The reason they don’t conflict is that (1) and (2) represent different things. From a microcosmic perspective (1), you can use any symbol you want to represent anything as long as you train your mind to respond to it. However, when you’re working with macrocosmic spirits those entities have their own controlling names, requirements, and so forth that exist within their separate spheres of consciousness. You need to “speak their language” to at least some degree in order to approach them, and the best information about what the Enochian entities want those requirements to be are found in the Dee diaries – because the angels explained it.
Keep in mind as well that there’s a school of Enochian magick derived from the Golden Dawn system that eschews most of the temple equipment and so forth. I’ll be comparing and contrasting that system to some extent with the more grimoire-based methodology that I use in the second book of my Enochian series, which will be on the angels of the Great Table. The magicians who work with that system attribute many of the angels differently, use the Angelic Keys differently, and view the system as having this whole other level based on nineteenth-century Hermetic Qabalah. I started out working with that system too, but found my probabilities shifts got a lot better when I switched over to the grimoire model.
All that being said, there are magician who work with the GD system and claim to get good results. So clearly the spirits are able to accommodate some variation in the methods used to conjure them. They are as far as I can tell independent, sentient beings. I’ll also add that at one point I did some experiments with a faster “stripped down” version of Enochian that substitutes simple Angelic phrases for some of the conjurations and so forth. You can find that article here: http://ananael.blogspot.com/2007/01/enochian-fast-casting.html
In fact, one of the things that keeps me skeptical on the “ethereal software” idea (as opposed to working with external, sentient spirits, which I do all the time) is that magical rituals can be changed around a lot and still work. I would think, for example, if there’s a piece of ethereal software that’s “the Lesser Ritual of the Pentagram” (beyond the macrocosmic godnames and angels, which I believe are conscious separate intelligences that the ritual calls upon) you would think that everyone would have to do the ritual exactly the same way to get results – change a piece, and your results would go away at once. But that doesn’t happen – generally speaking, ritual magicians adhere to the names of power and the basic structure, but beyond that there are numerous variations on the ritual. All of them seem to work so long as they don’t diverge from several key elements.

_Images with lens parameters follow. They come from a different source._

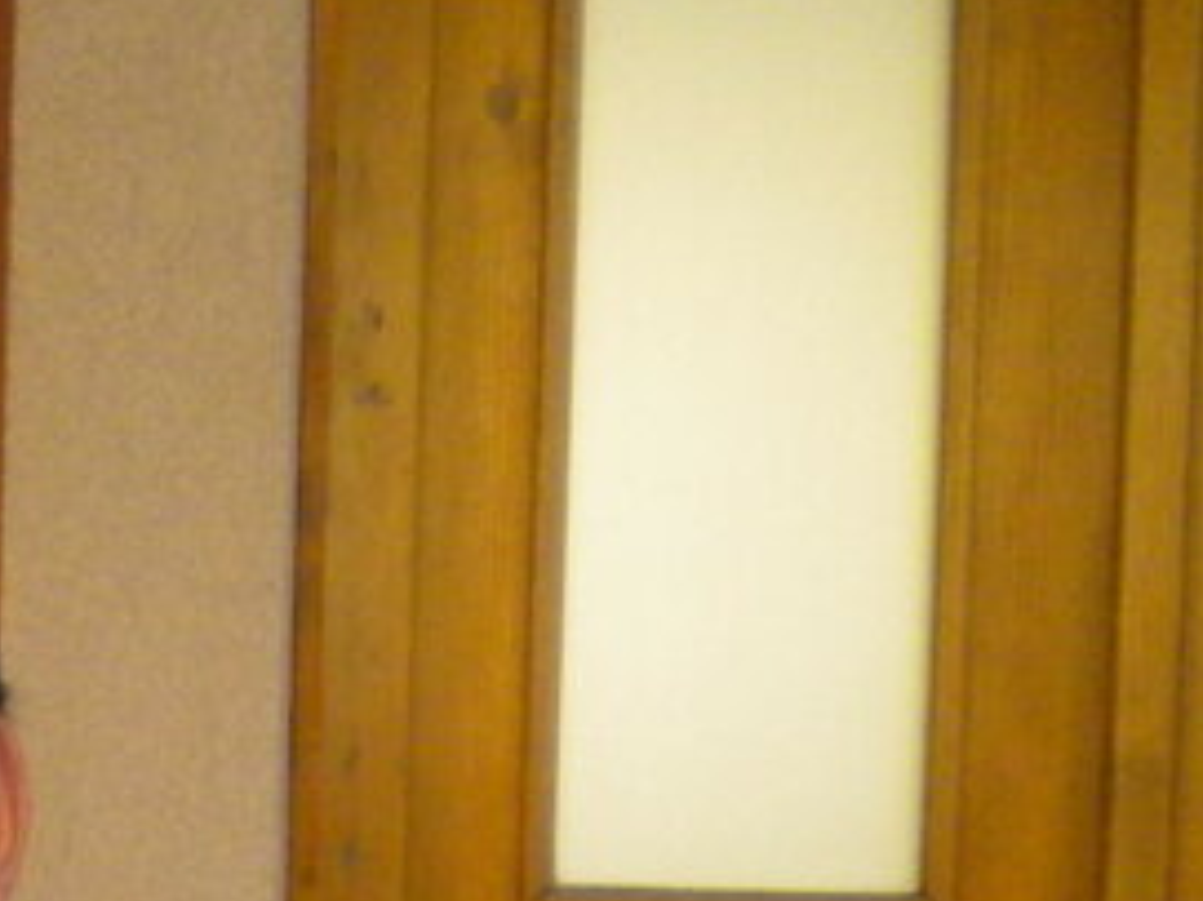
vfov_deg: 9.2
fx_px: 5384
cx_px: -479
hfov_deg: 12.3
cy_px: 1585
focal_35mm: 155
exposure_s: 1/593
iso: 370
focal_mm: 6.3
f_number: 3.1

The same is true of just about every ritual form out there. The whole “follow the grimoire to the letter” movement that has a strong presence online these days is quite a recent movement, really only becoming prominent in the last five years or so. Prior to that, most ritual/ceremonial magicians worked off systems like Crowley’s or the Golden Dawn and modified a lot of their rituals as they saw fit, or combined them in new ways to see what would happen. That’s what I was doing when I came up with the original operant field concept, and that’s still what my working group mostly does to this day with a lot of our ritual series.
Anyway, this is probably getting to be too long a discussion to have here. Hopefully it’s helpful to you in getting your book put together, since in a number of ways I’m a tougher audience than most. ;-)
Thanks for taking the time to explain all that. I was totally unaware of the movement to follow grimoires to the letter, or the other movement in the opposite direction. And that makes sense about the sigils: The angels themselves insist on the proper sigils.
Also, thanks for explaining why you’re dubious about ethereal software. You are a tougher audience than most healers, but if I want to build magick into a mature field, you’re far from the toughest audience I’ll have, so it’s good to learn these things now. I’m working on a post to explain the “some spirits are projections of ethereal software” part of my model better, focusing on my experiences and testing that make me believe it’s true. I’m eager to hear your take, once it’s done.